After both sharings we had another big conversation. What is it we want from this experience? What do we want people to leave with? What is the story we are telling? Weirdly in most traditional theatre spaces these are the questions I would ask first while writing a script. We decided we would need to shake the whole thing up. Thankfully we had a whole day to figure out what that was and then we would have more sharings on day 5.

Day Four: My Birthday
For almost a decade now I have spent the day of birthday (and sometimes the week) out of the country. Usually at the beach watching the sunrise at a godforsaken hour and then proceeding to each cake while basking in the sun. This year I was in a warehouse with no natural light. Still got a caterpillar cake though (thanks Pete and Simaran).
We moved the stations again. And again. We integrated, restructured, rewrote. We laughed. A lot. One of the spaces we created, a live art piece called Colonialism in a Cage, brought us pure glee. It was provocative, yes. But also full of layered, weird beauty. And fun. Did I mention this whole takeover was really fun?
We ended the day by checking in with our facilitators about the new journey our audiences would go on and we tweaked the host’s script and got ready for another round of sharings.

Day Five: The Last Day
I woke up feeling joy. Pure, uncomplicated joy. We had three more sharings and this time, we let ourselves play.
Following provocations from Kee Hong and Richard, we went into each sharing with the idea that we could really test and change different elements. For two of the sharings we even cut one station completely (which had an interesting effect on the participants, who were walking past a station they didn’t interact with).

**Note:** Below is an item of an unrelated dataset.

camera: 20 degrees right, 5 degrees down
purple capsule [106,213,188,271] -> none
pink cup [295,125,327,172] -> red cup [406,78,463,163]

With each sharing we changed something. This was our opportunity to really test what we were doing. In between each reset we had a quick debrief about what worked well and what we could change, and we just went with it.

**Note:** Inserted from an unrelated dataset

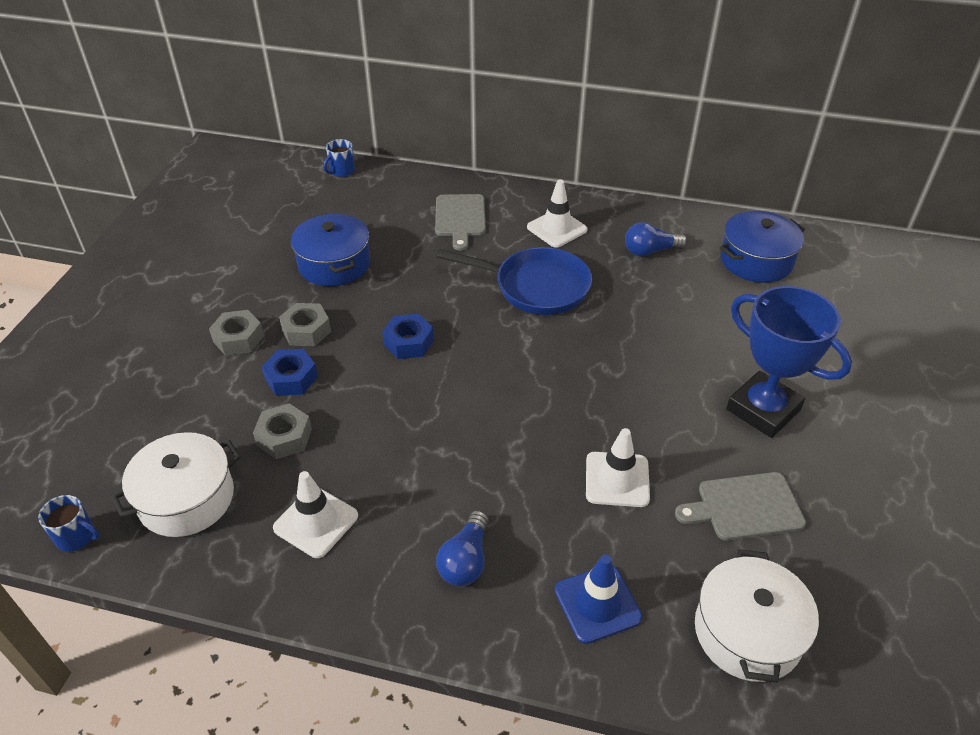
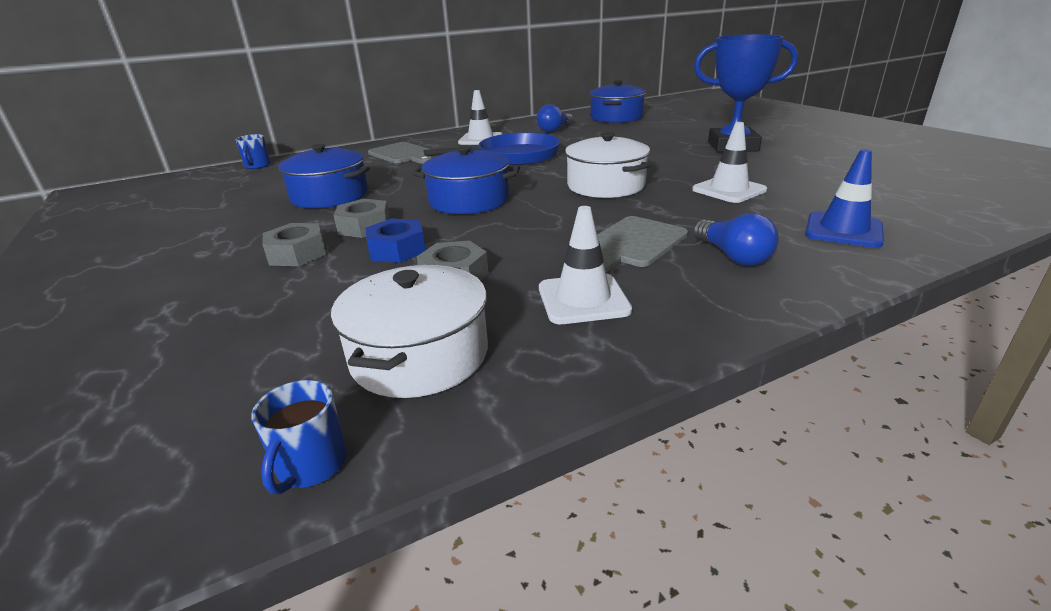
camera: 40 degrees left, 15 degrees down
blue mug [38,495,100,551] -> blue mug turned 120 degrees clockwise [251,380,347,494]
blue nut [382,314,434,359] -> blue pot [412,146,520,214]
grey cutting board [675,472,806,541] -> grey cutting board moved to [597,216,688,272]
white pot [695,549,819,683] -> white pot moved to [565,132,651,198]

These sharings were the closest to the experience we wanted audiences to have. The groups were mostly strangers, things went wrong, people were challenged. On one occasion someone left the space midway through. But all of it came together in those deep democracy spaces. It gave people a moment to really reflect on who they are, how they show up and the impact they have on other people. It allowed people to really ask themselves what it takes to build community. It was everything we’d hoped for and more.

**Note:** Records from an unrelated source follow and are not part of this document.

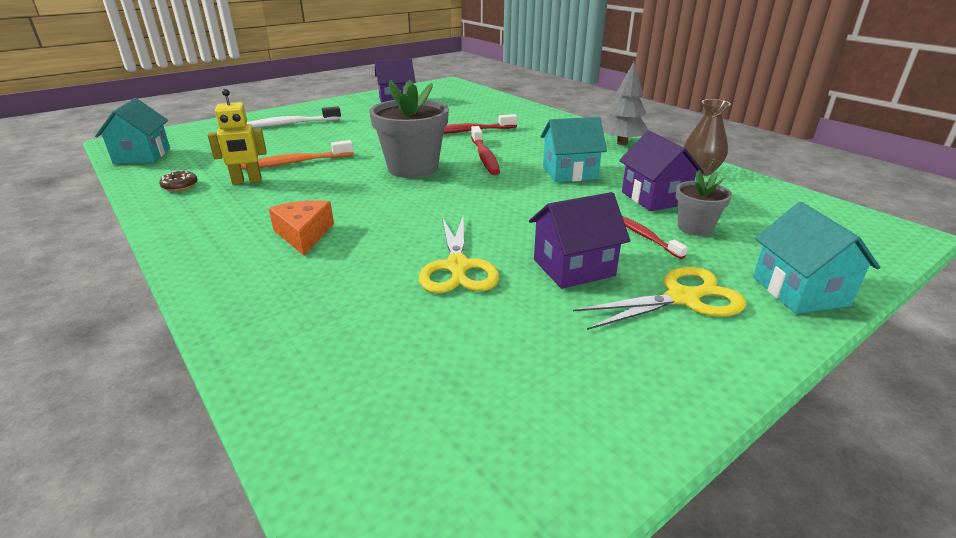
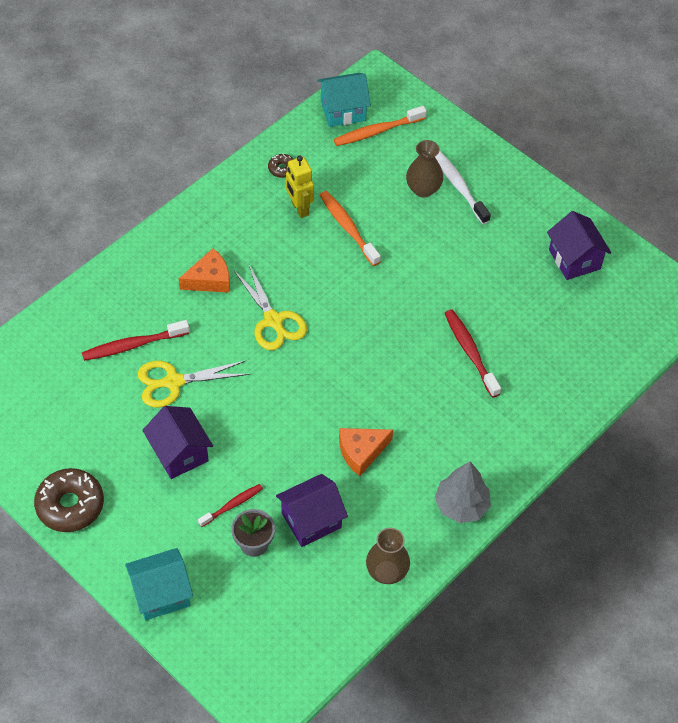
camera: 80 degrees right, 25 degrees up
grey flower pot [369,80,449,178] -> none
red toothbrush [471,126,500,175] -> red toothbrush moved to [82,320,190,361]
turquoise house [540,117,607,182] -> orange cheese [339,428,393,476]
yellow scissors [573,267,746,330] -> yellow scissors moved to [234,265,307,350]
none -> brown donut [34,468,104,532]
none -> orange toothbrush [333,106,427,146]
none -> brown vase [406,140,443,198]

We ended the day exhausted.

Over the following days we received the photos taken by Lee Baxter (I’ve inserted some in this post) and we were able to relive the sharings.
One of my favourite stations and weirdly the most challenging (and not for the reasons you might imagine) was where participants had to bring in a table they’d made, only to be greeted by a biker in full leather gear. She sat down. Took off her helmet. Then removed her leathers to reveal a burkha. And then ate a burger. That was it. People were thrown. What does it mean? Why aren’t we doing anything? Are we supposed to do something? Is this supposed to be provocative? Is the implication that we would find this surprising or cool or that we would be racist? It provoked people into asking us why. People debated with how long they should have spent in that station.
In fact both live art pieces (this one and Colonialism in a Cage) asked people to sit with discomfort. To observe without being spoon-fed. We’re so used to interacting with art, completing tasks, chasing goals. What happens when the task is just to be?
This takeover gave me something rare. Trust. Time. Space. Creative collaborators who came in ready to play. A chance to really step into my power as an artist. Not just a writer. But an agitator. A question-asker. Someone who wants to unpick the small and massive ways we show up in the world. And maybe even shift them.